╭─ Study material
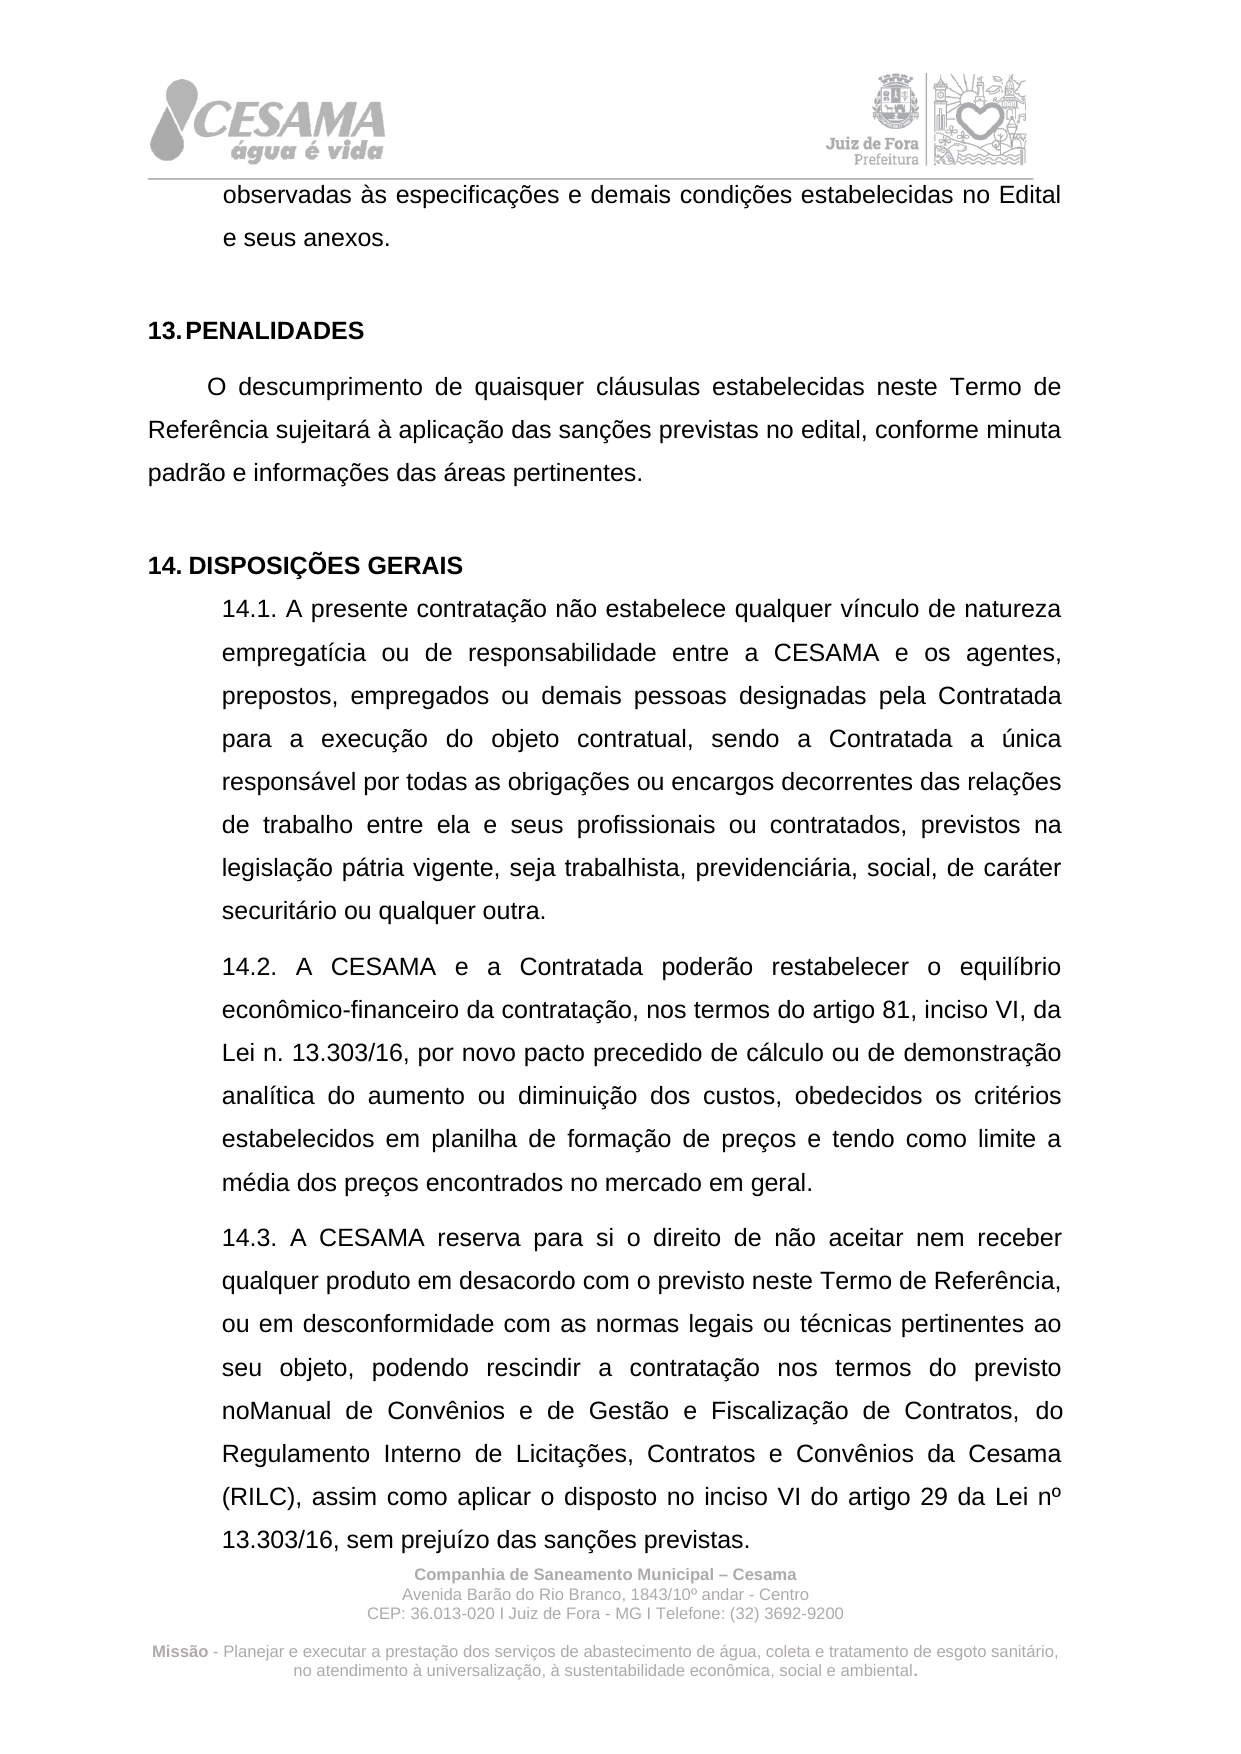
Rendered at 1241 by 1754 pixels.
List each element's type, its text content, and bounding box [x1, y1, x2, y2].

list DISPOSIÇÕES GERAIS [148, 551, 1063, 580]
text 14.2. A CESAMA e a Contratada poderão restabelecer o equilíbrio econômico-financeiro da contratação, nos termos do artigo 81, inciso VI, da Lei n. 13.303/16, por novo pacto precedido de cálculo ou de demonstração analítica do aumento ou diminuição dos custos, obedecidos os critérios estabelecidos em planilha de formação de preços e tendo como limite a média dos preços encontrados no mercado em geral. [222, 952, 1063, 1196]
text 14.1. A presente contratação não estabelece qualquer vínculo de natureza empregatícia ou de responsabilidade entre a CESAMA e os agentes, prepostos, empregados ou demais pessoas designadas pela Contratada para a execução do objeto contratual, sendo a Contratada a única responsável por todas as obrigações ou encargos decorrentes das relações de trabalho entre ela e seus profissionais ou contratados, previstos na legislação pátria vigente, seja trabalhista, previdenciária, social, de caráter securitário ou qualquer outra. [222, 594, 1063, 925]
picture [147, 73, 1034, 180]
text 14.3. A CESAMA reserva para si o direito de não aceitar nem receber qualquer produto em desacordo com o previsto neste Termo de Referência, ou em desconformidade com as normas legais ou técnicas pertinentes ao seu objeto, podendo rescindir a contratação nos termos do previsto noManual de Convênios e de Gestão e Fiscalização de Contratos, do Regulamento Interno de Licitações, Contratos e Convênios da Cesama (RILC), assim como aplicar o disposto no inciso VI do artigo 29 da Lei nº 13.303/16, sem prejuízo das sanções previstas. [222, 1223, 1063, 1554]
list PENALIDADES [148, 316, 1063, 345]
list O critério de julgamento será pelo MENOR PREÇO representado pelo MENOR PREÇO UNITÁRIO REGISTRADO POR ITEM, desde que observadas às especificações e demais condições estabelecidas no Edital e seus anexos. [222, 180, 1063, 252]
text O descumprimento de quaisquer cláusulas estabelecidas neste Termo de Referência sujeitará à aplicação das sanções previstas no edital, conforme minuta padrão e informações das áreas pertinentes. [148, 372, 1063, 487]
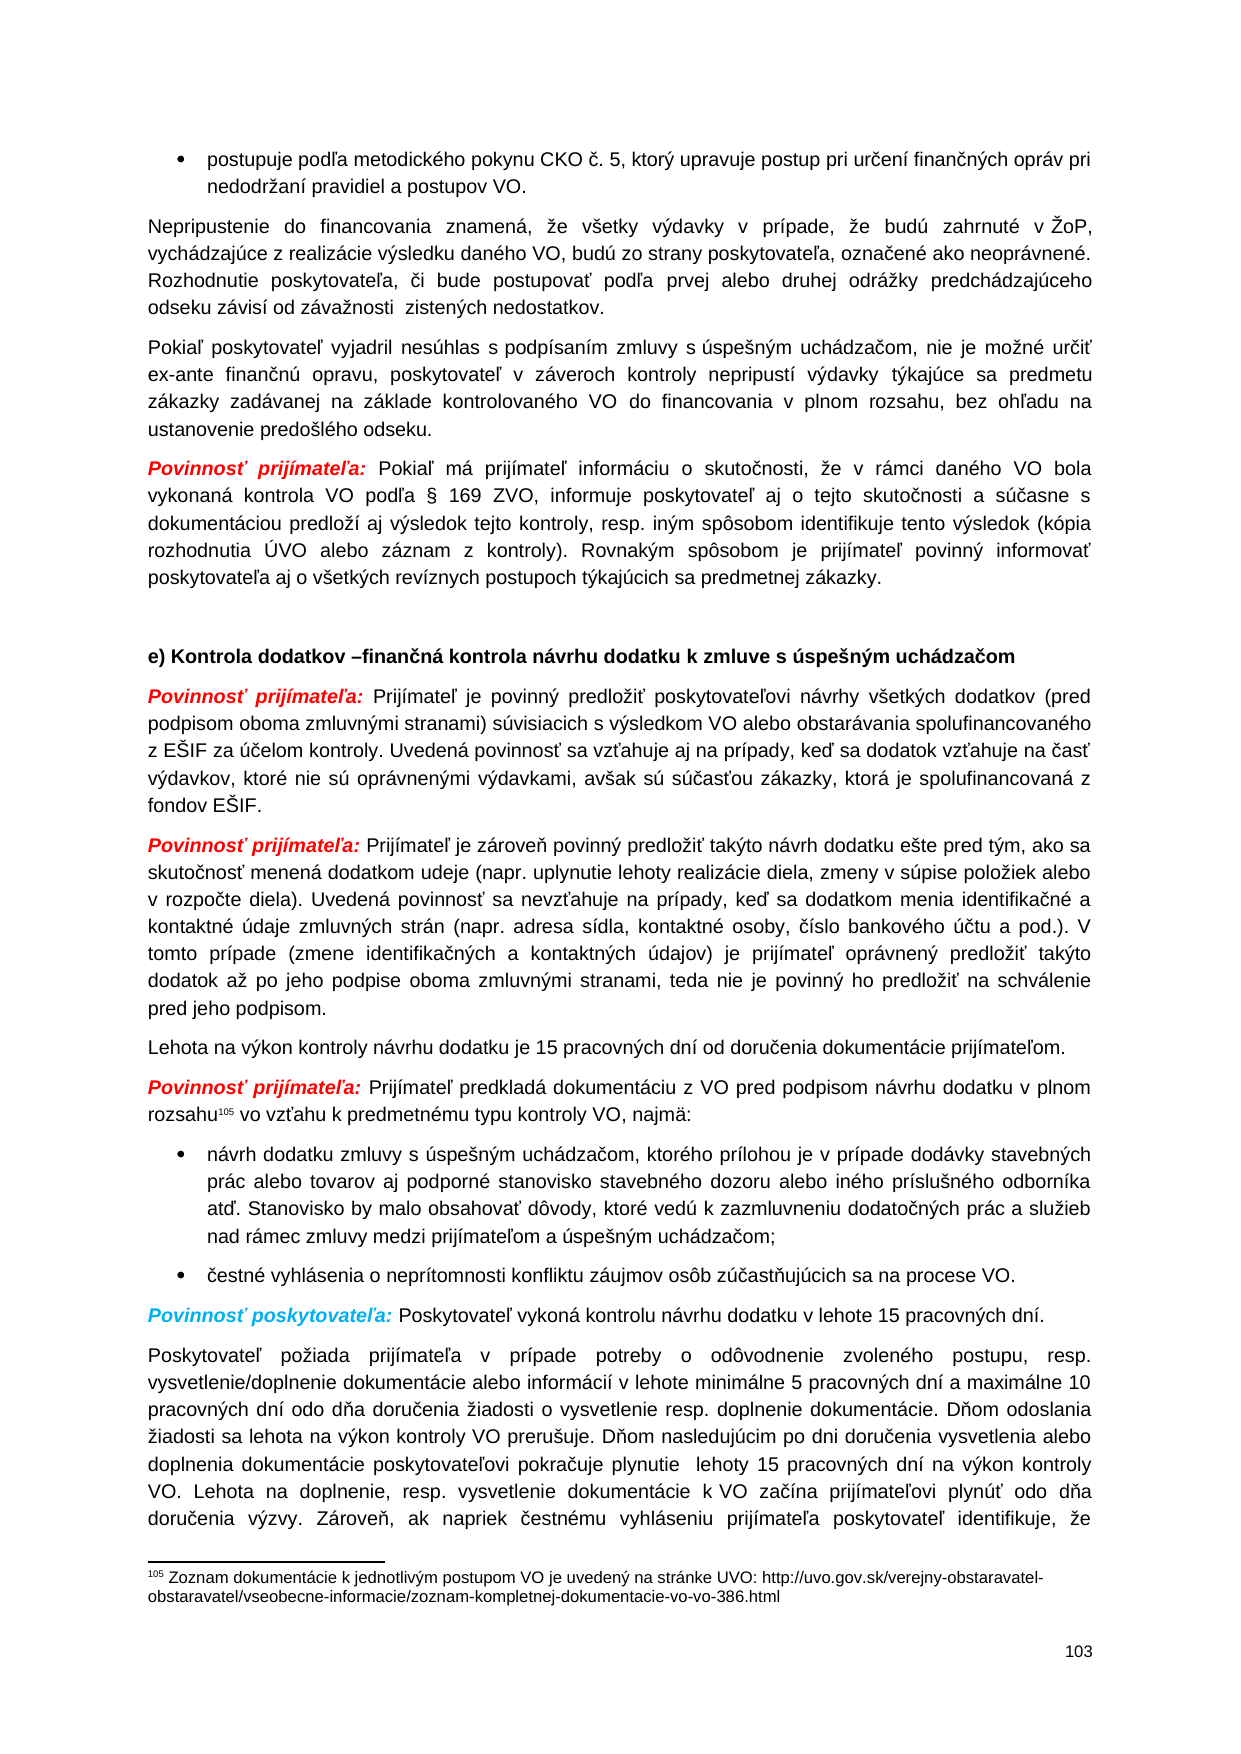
╰─
Goal of the exercise:
Could you transcribe all of the data exactly, keeping every picture out of the copy?

Exercise output:
Rendered at 1241 by 1754 pixels.
List each element's type, its text content, and bounding box [x1, y1, x2, y2].

list DISPOSIÇÕES GERAIS [148, 551, 1063, 580]
text 14.2. A CESAMA e a Contratada poderão restabelecer o equilíbrio econômico-financeiro da contratação, nos termos do artigo 81, inciso VI, da Lei n. 13.303/16, por novo pacto precedido de cálculo ou de demonstração analítica do aumento ou diminuição dos custos, obedecidos os critérios estabelecidos em planilha de formação de preços e tendo como limite a média dos preços encontrados no mercado em geral. [222, 952, 1063, 1196]
text 14.1. A presente contratação não estabelece qualquer vínculo de natureza empregatícia ou de responsabilidade entre a CESAMA e os agentes, prepostos, empregados ou demais pessoas designadas pela Contratada para a execução do objeto contratual, sendo a Contratada a única responsável por todas as obrigações ou encargos decorrentes das relações de trabalho entre ela e seus profissionais ou contratados, previstos na legislação pátria vigente, seja trabalhista, previdenciária, social, de caráter securitário ou qualquer outra. [222, 594, 1063, 925]
picture [147, 73, 1034, 180]
text 14.3. A CESAMA reserva para si o direito de não aceitar nem receber qualquer produto em desacordo com o previsto neste Termo de Referência, ou em desconformidade com as normas legais ou técnicas pertinentes ao seu objeto, podendo rescindir a contratação nos termos do previsto noManual de Convênios e de Gestão e Fiscalização de Contratos, do Regulamento Interno de Licitações, Contratos e Convênios da Cesama (RILC), assim como aplicar o disposto no inciso VI do artigo 29 da Lei nº 13.303/16, sem prejuízo das sanções previstas. [222, 1223, 1063, 1554]
list PENALIDADES [148, 316, 1063, 345]
list O critério de julgamento será pelo MENOR PREÇO representado pelo MENOR PREÇO UNITÁRIO REGISTRADO POR ITEM, desde que observadas às especificações e demais condições estabelecidas no Edital e seus anexos. [222, 180, 1063, 252]
text O descumprimento de quaisquer cláusulas estabelecidas neste Termo de Referência sujeitará à aplicação das sanções previstas no edital, conforme minuta padrão e informações das áreas pertinentes. [148, 372, 1063, 487]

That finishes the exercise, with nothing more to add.